The vault infrastructure doesn't change. The trader inside the vault changes. A vault running a delta-neutral market making strategy and a vault running a covered call strategy use the exact same deposit, withdrawal, NAV, and TWAP mechanics. The structured product is just the strategy — the vault is the delivery mechanism.


9. Key Takeaways

For Investors

  1. Understand the building blocks. Every structured product is bonds + derivatives. If you can't decompose it, you can't evaluate it.

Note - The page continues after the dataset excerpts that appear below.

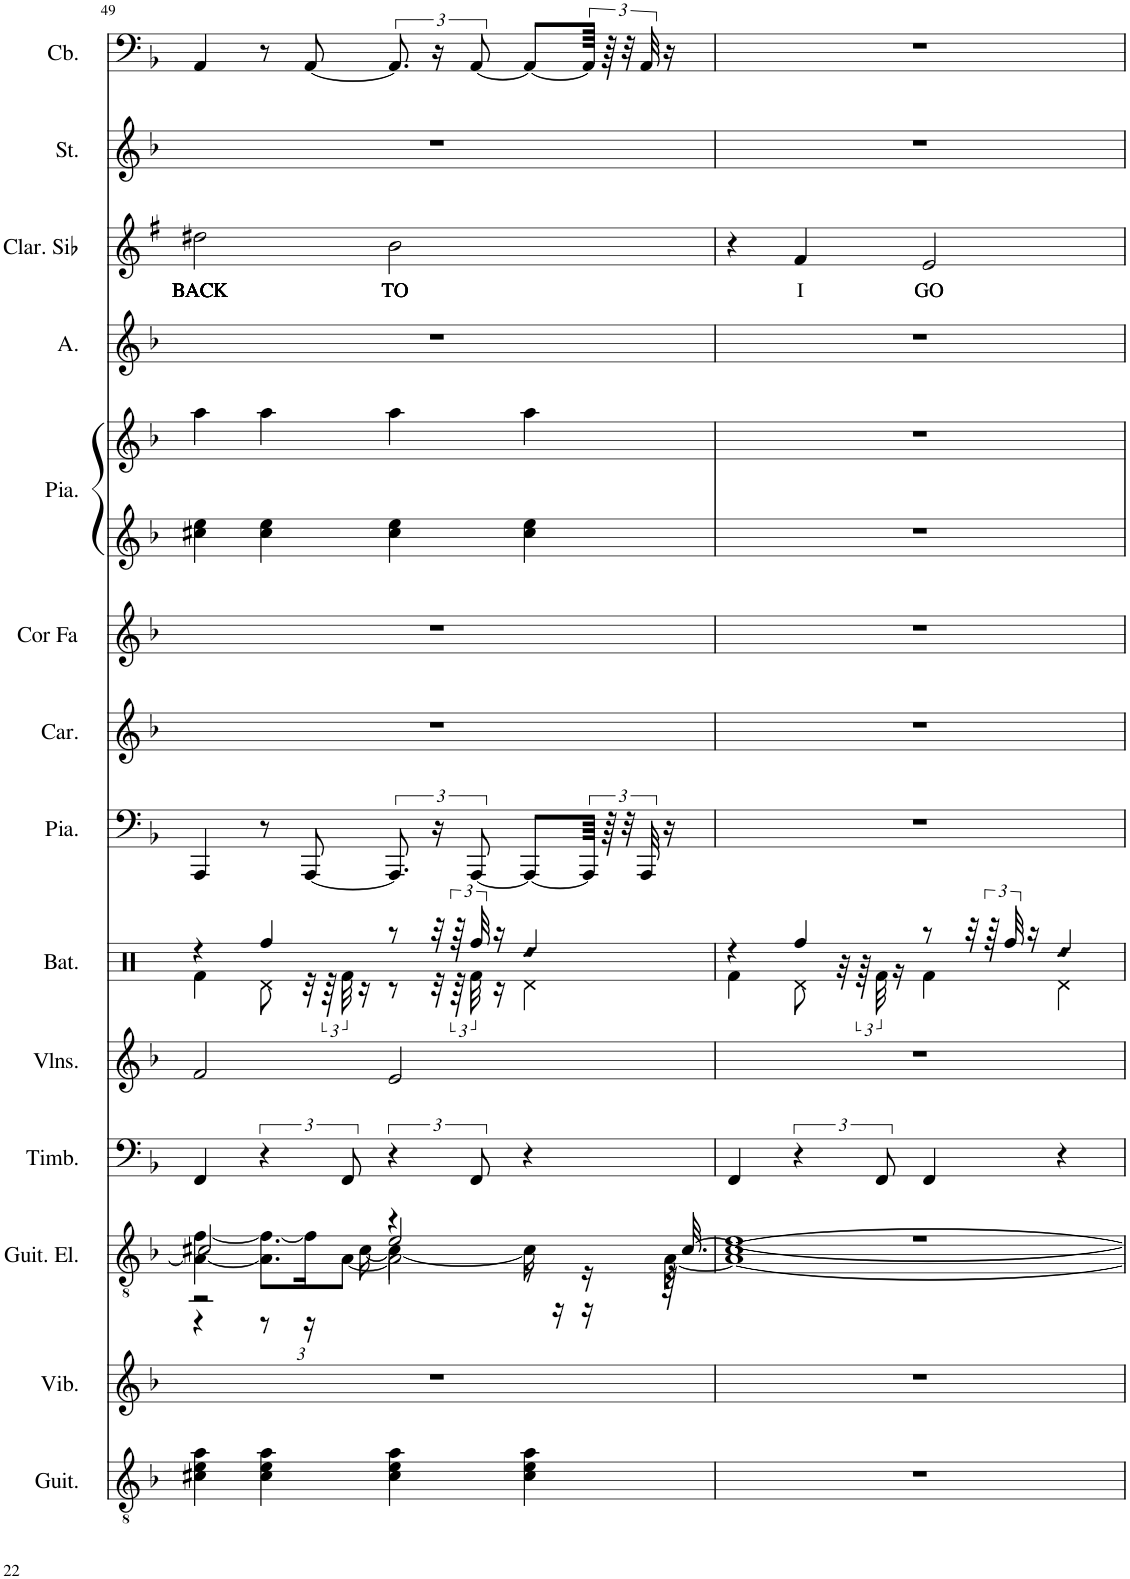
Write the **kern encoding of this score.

**kern	**kern	**kern	**kern	**kern	**kern	**kern	**kern	**kern	**kern	**kern	**kern	**kern	**text	**kern	**kern
*part14	*part13	*part12	*part11	*part10	*part9	*part8	*part7	*part6	*part5	*part5	*part4	*part3	*part3	*part2	*part1
*staff15	*staff14	*staff13	*staff12	*staff11	*staff10	*staff9	*staff8	*staff7	*staff6	*staff5	*staff4	*staff3	*staff3	*staff2	*staff1
*I"Guitare acoustique, Acoustic Guitar (steel)	*I"Vibraphone, Vibraphone	*I"Guitare électrique, Electric Guitar (clean)	*I"Timbales, Timpani Ensemble	*I"Violons, String Ensemble 1	*I"Batterie, Drums	*I"Piano, Bright Acoustic Piano	*I"Carillon, Tubular Bells	*I"Cor en Fa, French Horn	*I"Piano, Acoustic Grand Piano	*	*I"Alto, Choir Aahs	*I"Clarinette en Sib	*	*I"Cordes, String Ensemble 2	*I"Contrebasse, Acoustic Bass
*I'Guit.	*I'Vib.	*I'Guit. El.	*I'Timb.	*I'Vlns.	*I'Bat.	*I'Pia.	*I'Car.	*I'Cor Fa	*I'Pia.	*	*I'A.	*I'Clar. Sib	*	*I'St.	*I'Cb.
!!LO:PB:g=z
*clefGv2	*clefG2	*clefGv2	*clefF4	*clefG2	*clefX	*clefF4	*clefG2	*clefG2	*clefG2	*clefG2	*clefG2	*clefG2	*	*clefG2	*clefF4
*	*	*	*	*	*	*	*	*Trd4c7	*	*	*	*Trd1c2	*	*	*Trd7c12
*k[b-]	*k[b-]	*k[b-]	*k[b-]	*k[b-]	*k[]	*k[b-]	*k[b-]	*k[b-]	*k[b-]	*k[b-]	*k[b-]	*k[f#]	*	*k[b-]	*k[b-]
*M4/4	*M4/4	*M4/4	*M4/4	*M4/4	*M4/4	*M4/4	*M4/4	*M4/4	*M4/4	*M4/4	*M4/4	*M4/4	*	*M4/4	*M4/4
=49	=49	=49	=49	=49	=49	=49	=49	=49	=49	=49	=49	=49	=49	=49	=49
*	*	*^	*	*	*^	*	*	*	*	*	*	*	*	*	*
*	*	*	*^	*	*	*	*	*	*	*	*	*	*	*	*	*	*
*	*	*	*	*^	*	*	*	*	*	*	*	*	*	*	*	*	*	*
!	!	!	!	!	!	!	!	!	!	!	!	!	!	!	!	!	!LO:LY:b	!	!
4c#X\ 4e\ 4a\	1r	2c#X/	4A\_ [4f\	2r	4r	4FF/	2f/	4r	4Rf\	4AAA/	1r	1r	4cc#X\ 4ee\	4aa\	1r	2dd#X\	BACK	1r	4AA/
*	*	*	*Xbrackettup	*	*	*	*	*	*	*	*	*	*	*	*	*	*	*	*
4c#\ 4e\ 4a\	.	.	12.A\] 12.f\_L	.	8r	6r	.	4Rff/	8Rd\	8r	.	.	4cc#\ 4ee\	4aa\	.	.	.	.	8r
.	.	.	24f\K]	.	16r	.	.	.	32r	[8AAA/	.	.	.	.	.	.	.	.	[8AA/
.	.	.	.	.	.	.	.	.	96r	.	.	.	.	.	.	.	.	.	.
.	.	.	[12A\J	.	.	12FF/	.	.	48Rf\	.	.	.	.	.	.	.	.	.	.
.	.	.	.	.	[16c#\	.	.	.	16r	.	.	.	.	.	.	.	.	.	.
!	!	!	!	!	!	!	!	!	!	!	!	!	!	!	!	!	!LO:LY:b	!	!
4c#\ 4e\ 4a\	.	2e/	2A\]	4r	4c#\_	6r	2e/	8r	8r	12.AAA/]	.	.	4cc#\ 4ee\	4aa\	.	2b\	TO	.	12.AA/]
.	.	.	.	.	.	.	.	32r	32r	24r	.	.	.	.	.	.	.	.	24r
.	.	.	.	.	.	.	.	96r	96r	.	.	.	.	.	.	.	.	.	.
.	.	.	.	.	.	12FF/	.	48Rff/	48Rf\	[12AAA/	.	.	.	.	.	.	.	.	[12AA/
.	.	.	.	.	.	.	.	16r	16r	.	.	.	.	.	.	.	.	.	.
!	!	!	!	!	!	!	!	!LO:N:head=diamond	!	!	!	!	!	!	!	!	!	!	!
4c#\ 4e\ 4a\	.	.	.	8r	16c#\]	4r	.	4Rdd/	4Rd\	8AAA/L_	.	.	4cc#\ 4ee\	4aa\	.	.	.	.	8AA/L_
.	.	.	.	.	16r	.	.	.	.	.	.	.	.	.	.	.	.	.	.
.	.	.	.	16r	16r	.	.	.	.	96AAA/Jkkk]	.	.	.	.	.	.	.	.	96AA/Jkkk]
.	.	.	.	.	.	.	.	.	.	96r	.	.	.	.	.	.	.	.	96r
.	.	.	.	.	.	.	.	.	.	48r	.	.	.	.	.	.	.	.	48r
.	.	.	.	.	.	.	.	.	.	48AAA/	.	.	.	.	.	.	.	.	48AA/
.	.	.	.	64r	[16A\	.	.	.	.	16r	.	.	.	.	.	.	.	.	16r
.	.	.	.	[32.c#/	.	.	.	.	.	.	.	.	.	.	.	.	.	.	.
=50	=50	=50	=50	=50	=50	=50	=50	=50	=50	=50	=50	=50	=50	=50	=50	=50	=50	=50	=50
1r	1r	1r	[1e	1c#_	1A_	4FF/	1r	4r	4Rf\	1r	1r	1r	1r	1r	1r	4r	.	1r	1r
!	!	!	!	!	!	!	!	!	!	!	!	!	!	!	!	!	!LO:LY:b	!	!
.	.	.	.	.	.	6r	.	4Rff/	8Rd\	.	.	.	.	.	.	4f#/	I	.	.
.	.	.	.	.	.	.	.	.	32r	.	.	.	.	.	.	.	.	.	.
.	.	.	.	.	.	.	.	.	96r	.	.	.	.	.	.	.	.	.	.
.	.	.	.	.	.	12FF/	.	.	48Rf\	.	.	.	.	.	.	.	.	.	.
.	.	.	.	.	.	.	.	.	16r	.	.	.	.	.	.	.	.	.	.
!	!	!	!	!	!	!	!	!	!	!	!	!	!	!	!	!	!LO:LY:b	!	!
.	.	.	.	.	.	4FF/	.	8r	4Rf\	.	.	.	.	.	.	2e/	GO	.	.
.	.	.	.	.	.	.	.	32r	.	.	.	.	.	.	.	.	.	.	.
.	.	.	.	.	.	.	.	96r	.	.	.	.	.	.	.	.	.	.	.
.	.	.	.	.	.	.	.	48Rff/	.	.	.	.	.	.	.	.	.	.	.
.	.	.	.	.	.	.	.	16r	.	.	.	.	.	.	.	.	.	.	.
!	!	!	!	!	!	!	!	!LO:N:head=diamond	!	!	!	!	!	!	!	!	!	!	!
.	.	.	.	.	.	4r	.	4Rdd/	4Rd\	.	.	.	.	.	.	.	.	.	.
*	*	*v	*v	*v	*v	*	*	*v	*v	*	*	*	*	*	*	*	*	*	*
=	=	=	=	=	=	=	=	=	=	=	=	=	=	=	=
*-	*-	*-	*-	*-	*-	*-	*-	*-	*-	*-	*-	*-	*-	*-	*-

  2. Yield is compensation for risk. If a product offers 25% APY, you're taking a risk worth 25% APY. Identify what that risk is before investing.

  3. Look at the worst case, not the best case. The marketing will show you the scenario where BTC goes up 20% and you earn a nice yield. Ask what happens if BTC drops 40% in a week.

  4. Principal protection is only as good as the issuer. A "principal-protected" note from an exchange that goes bankrupt protects nothing.

  5. Size appropriately. Structured products should be a portion of a portfolio, not the whole thing. The steamroller risk means any single product can take a large loss.

For Builders

  1. Transparency wins. Products built on vault infrastructure with visible NAV and real positions are more trustworthy than black-box offerings.

  2. Automation matters. DeFi vaults succeeded because they removed the need for OTC desk access. Making structured products accessible through simple deposit/withdraw flows expands the market dramatically.

  3. Risk parameters should be configurable. Strike selection, barrier levels, and term length should adapt to market conditions, not be fixed permanently.

  4. Epoch-based products fit crypto. Weekly or bi-weekly option rolls match crypto's faster cycles better than 3-12 month TradFi terms.